The city also appeared unaware of another giant warning sign: the 2014 testimony to the California Public Utilities Commission by James Seifert, a real estate consultant for Sempra Energy. He said Sempra considered the building to be “functionally obsolete” because of its vulnerability to damage during an earthquake and because of its asbestos issues.

Talk about foreshadowing. Since early 2017, the city has been spending $18,000 a day on the lease for a building that it has only occupied for several weeks starting last year. And the Faulconer administration now estimates that it would cost $115 million to make the building usable and fix both the asbestos contamination contractors documented in 2017 and myriad subsequently discovered problems with plumbing, heating, elevators, electrical, fire alarm and other systems. That’s a far cry from $10,000.

Forging ahead is one of five options for the building that the administration presented to an angry City Council at a Thursday meeting. Some council members have expressed interest in “walking away” from the lease, another of the five options. Council member Vivian Moreno called the deal “a deliberate fraud.” Several talked of suing Cisterra for bad faith.

But the preliminary audit obtained by NBC 7 San Diego has more bad news than was initially revealed. It said because Cisterra had never actually used the building, that weakened the argument that the firm concealed knowledge of problems during negotiations. What an immense, avoidable disaster.
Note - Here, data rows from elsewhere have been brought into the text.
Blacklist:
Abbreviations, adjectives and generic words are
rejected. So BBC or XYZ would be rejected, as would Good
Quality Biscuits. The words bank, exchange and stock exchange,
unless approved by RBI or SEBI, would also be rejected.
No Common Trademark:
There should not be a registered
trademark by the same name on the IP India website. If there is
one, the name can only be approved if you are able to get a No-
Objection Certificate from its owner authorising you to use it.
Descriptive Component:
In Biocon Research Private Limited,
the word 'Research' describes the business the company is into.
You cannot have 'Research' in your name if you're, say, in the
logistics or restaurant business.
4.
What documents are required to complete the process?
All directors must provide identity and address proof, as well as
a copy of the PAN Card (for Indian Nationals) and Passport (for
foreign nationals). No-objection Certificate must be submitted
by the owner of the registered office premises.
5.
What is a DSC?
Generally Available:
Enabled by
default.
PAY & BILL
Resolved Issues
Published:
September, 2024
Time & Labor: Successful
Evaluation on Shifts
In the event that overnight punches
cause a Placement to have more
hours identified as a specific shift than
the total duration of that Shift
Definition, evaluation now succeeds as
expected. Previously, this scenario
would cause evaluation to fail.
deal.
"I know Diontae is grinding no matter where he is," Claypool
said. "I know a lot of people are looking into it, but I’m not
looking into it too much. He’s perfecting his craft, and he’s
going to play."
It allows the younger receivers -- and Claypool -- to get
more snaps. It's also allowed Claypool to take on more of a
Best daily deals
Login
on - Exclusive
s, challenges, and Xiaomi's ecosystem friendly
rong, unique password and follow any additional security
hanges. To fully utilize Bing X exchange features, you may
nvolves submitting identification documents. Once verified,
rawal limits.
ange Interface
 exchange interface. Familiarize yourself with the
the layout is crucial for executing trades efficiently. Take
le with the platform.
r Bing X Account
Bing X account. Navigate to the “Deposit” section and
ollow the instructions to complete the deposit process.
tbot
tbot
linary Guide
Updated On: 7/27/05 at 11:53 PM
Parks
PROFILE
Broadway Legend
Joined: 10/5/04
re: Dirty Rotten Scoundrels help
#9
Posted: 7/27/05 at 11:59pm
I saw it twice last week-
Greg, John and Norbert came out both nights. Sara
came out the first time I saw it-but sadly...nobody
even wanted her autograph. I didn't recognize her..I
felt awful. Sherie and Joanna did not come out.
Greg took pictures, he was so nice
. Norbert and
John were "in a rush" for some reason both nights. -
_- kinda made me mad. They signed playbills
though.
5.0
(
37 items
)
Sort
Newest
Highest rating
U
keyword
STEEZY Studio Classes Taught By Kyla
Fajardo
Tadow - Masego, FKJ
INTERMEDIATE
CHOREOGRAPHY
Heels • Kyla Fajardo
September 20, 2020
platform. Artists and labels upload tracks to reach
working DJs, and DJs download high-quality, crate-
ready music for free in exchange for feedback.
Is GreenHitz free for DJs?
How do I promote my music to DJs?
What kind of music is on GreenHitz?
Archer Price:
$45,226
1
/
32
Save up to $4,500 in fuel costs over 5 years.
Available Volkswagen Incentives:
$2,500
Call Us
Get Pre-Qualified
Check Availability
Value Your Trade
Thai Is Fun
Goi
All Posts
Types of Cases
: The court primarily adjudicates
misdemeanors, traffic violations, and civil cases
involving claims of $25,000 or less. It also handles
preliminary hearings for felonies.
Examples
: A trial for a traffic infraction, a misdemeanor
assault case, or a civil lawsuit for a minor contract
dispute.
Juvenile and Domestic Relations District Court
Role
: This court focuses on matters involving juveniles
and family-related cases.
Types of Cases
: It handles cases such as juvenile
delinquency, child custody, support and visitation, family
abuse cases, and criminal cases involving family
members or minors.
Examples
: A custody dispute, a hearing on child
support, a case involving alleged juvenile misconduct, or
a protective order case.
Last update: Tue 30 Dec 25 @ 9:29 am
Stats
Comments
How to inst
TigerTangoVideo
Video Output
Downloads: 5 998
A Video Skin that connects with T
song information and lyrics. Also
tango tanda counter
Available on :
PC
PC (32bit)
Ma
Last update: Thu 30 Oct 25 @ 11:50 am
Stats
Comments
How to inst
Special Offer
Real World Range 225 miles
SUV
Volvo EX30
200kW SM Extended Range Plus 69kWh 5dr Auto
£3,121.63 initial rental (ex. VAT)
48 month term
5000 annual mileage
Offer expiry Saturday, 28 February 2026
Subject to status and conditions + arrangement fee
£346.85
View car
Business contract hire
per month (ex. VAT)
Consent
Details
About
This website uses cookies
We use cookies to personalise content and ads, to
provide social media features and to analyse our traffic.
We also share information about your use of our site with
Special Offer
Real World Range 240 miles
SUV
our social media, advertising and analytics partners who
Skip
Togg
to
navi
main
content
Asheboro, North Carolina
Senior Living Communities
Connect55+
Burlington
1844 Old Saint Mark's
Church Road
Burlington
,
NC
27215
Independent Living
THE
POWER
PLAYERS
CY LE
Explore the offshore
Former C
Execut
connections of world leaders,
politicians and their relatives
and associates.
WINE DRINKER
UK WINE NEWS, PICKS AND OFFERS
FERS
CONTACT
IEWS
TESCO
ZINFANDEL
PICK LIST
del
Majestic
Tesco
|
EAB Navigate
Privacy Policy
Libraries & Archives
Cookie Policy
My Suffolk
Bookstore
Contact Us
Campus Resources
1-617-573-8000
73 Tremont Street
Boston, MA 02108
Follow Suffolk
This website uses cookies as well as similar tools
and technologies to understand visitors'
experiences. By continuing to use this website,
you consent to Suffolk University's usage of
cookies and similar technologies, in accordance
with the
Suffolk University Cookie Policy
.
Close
Faulconer told The San Diego Union-Tribune Editorial Board this week the debacle was “inexcusable” and he was “pissed” that “so many mistakes were made.” Instead of taking complete responsibility, though, the mayor and his aides emphasized that the City Council and City Attorney’s Office didn’t raise questions about the Ash Street deal. He said the buck stops with him, but he alternately blamed “the bureaucracy,” “the system” and “the city.” Now Faulconer is touting a plan that would rely on outside expertise to ensure better management of the city’s 1,600-plus properties and to avoid a repeat of what is the worst land deal in city history.

It is difficult to see this as more than an exercise in damage control for two reasons. The first is Faulconer already raised the issue of the city’s need to do better on real estate matters in 2014 when he hired Cybele Thompson, a veteran real estate professional, to manage city property and leases. She resigned after the release of the preliminary audit.

The second is that the mistakes the city made during its 2016 negotiations weren’t the result of a con job by a slick seller. Instead, it was Faulconer’s failure to take the most fundamental step in considering any real estate transaction: getting an independent evaluation of the property’s condition. Taking the seller’s word in a $127 million transaction is an act of staggering stupidity and irresponsibility.

If the mayor wants to recommend reforms, that’s fine. But the new mayor elected in November should work with the City Council on how to fix real estate management. Literally no one in San Diego has less credibility on the subject than Kevin Faulconer.